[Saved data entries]

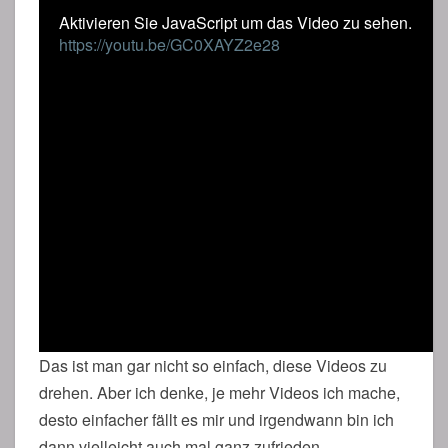
Aktivieren Sie JavaScript um das Video zu sehen.
https://youtu.be/GC0XAYZ2e28
Das ist man gar nicht so einfach, diese Videos zu
drehen. Aber ich denke, je mehr Videos ich mache,
desto einfacher fällt es mir und irgendwann bin ich
dann vielleicht auch mal ganz zufrieden.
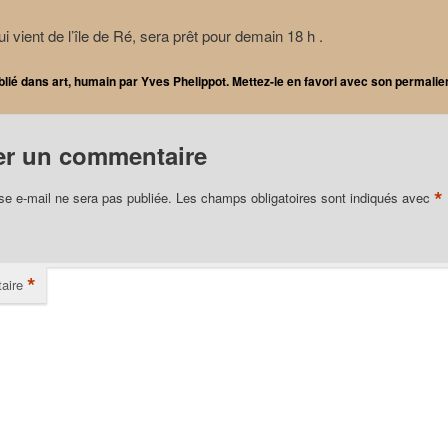
 vient de l’île de Ré, sera prêt pour demain 18 h .
blié dans
art
,
humain
par
Yves Phelippot
. Mettez-le en favori avec son
permalie
er un commentaire
*
se e-mail ne sera pas publiée.
Les champs obligatoires sont indiqués avec
*
aire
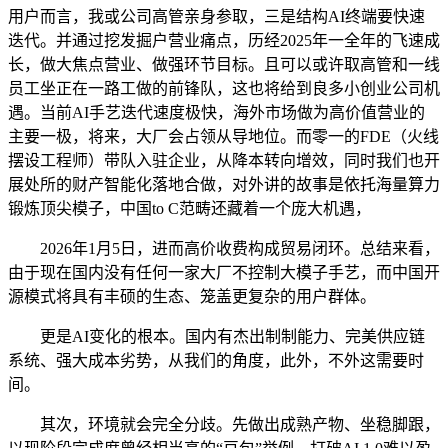
用户而言，我或公司高管亲身参取，三是结构AI终端要快速
迭代。并通过挖发掘户营业痛点，历经2025年一全年的飞速成
长，做大焦点营业、做强环节目标。且可以或许取高管和一线
员工坐正在一路工做的前锋队，这也将给到良多小创业公司机
遇。当前AI手艺迭代速度极快，海外市场做为高价值营业的
主要一极，将来，大厂会占领从导地位。而零一的FDE（火线
摆设工程师）带队入驻企业，从降本转向增效，同时我们也开
展处所的财产智能化落地合做，对外讲的故事是依托海量算力
锻炼顶尖模子，中国to C范畴还藏着一个庞大机遇，
2026年1月5日，进而高价收费构成贸易闭环。总结来看，
由于现在国内没有任何一家大厂不控制大模子手艺，而中国开
源模式将具有丰硕的生态、笼盖更复杂的用户群体。
更是AI变化的根本。国内有杰出制制能力、完美供应链
系统、强大成本劣势，从我们的角度，此外，不外这需要时
间。
其次，环境就会完全分歧。先做出成熟产物、坐稳脚跟，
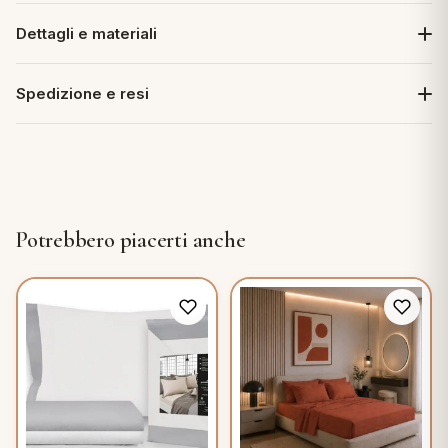
Dettagli e materiali
Spedizione e resi
Potrebbero piacerti anche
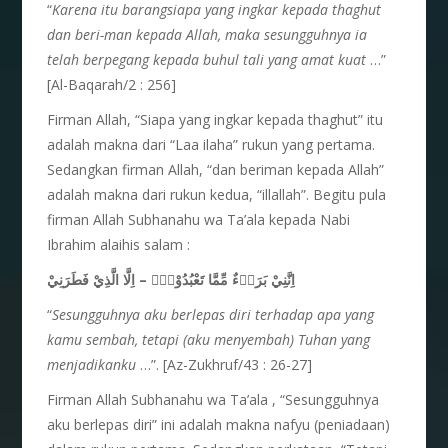
“
Karena itu barangsiapa yang ingkar kepada thaghut
dan beri-man kepada Allah, maka sesungguhnya ia
telah berpegang kepada buhul tali yang amat kuat
…”
[Al-Baqarah/2 : 256]
Firman Allah, “Siapa yang ingkar kepada thaghut” itu
adalah makna dari “Laa ilaha” rukun yang pertama.
Sedangkan firman Allah, “dan beriman kepada Allah”
adalah makna dari rukun kedua, “illallah”. Begitu pula
firman Allah Subhanahu wa Ta’ala kepada Nabi
Ibrahim alaihis salam :
اِنَّنِيْ بَرَاۤءٌ مِّمَّا تَعْبُدُوْنَۙ – اِلَّا الَّذِيْ فَطَرَنِيْ
“
Sesungguhnya aku berlepas diri terhadap apa yang
kamu sembah, tetapi (aku menyembah) Tuhan yang
menjadikanku
…”. [Az-Zukhruf/43 : 26-27]
Firman Allah Subhanahu wa Ta’ala , “Sesungguhnya
aku berlepas diri” ini adalah makna nafyu (peniadaan)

WHAT THE TASK ASKS | The lines above starting at the one that holds "Dettagli e materiali" and ending at the one that holds "firman Allah Subhanahu wa Ta’ala kepada Nabi" are to be written out exactly, ends included, and no pictures are to be copied.

RESULT |
Dettagli e materiali
Spedizione e resi
Potrebbero piacerti anche
“
Karena itu barangsiapa yang ingkar kepada thaghut
dan beri-man kepada Allah, maka sesungguhnya ia
telah berpegang kepada buhul tali yang amat kuat
…”
[Al-Baqarah/2 : 256]
Firman Allah, “Siapa yang ingkar kepada thaghut” itu
adalah makna dari “Laa ilaha” rukun yang pertama.
Sedangkan firman Allah, “dan beriman kepada Allah”
adalah makna dari rukun kedua, “illallah”. Begitu pula
firman Allah Subhanahu wa Ta’ala kepada Nabi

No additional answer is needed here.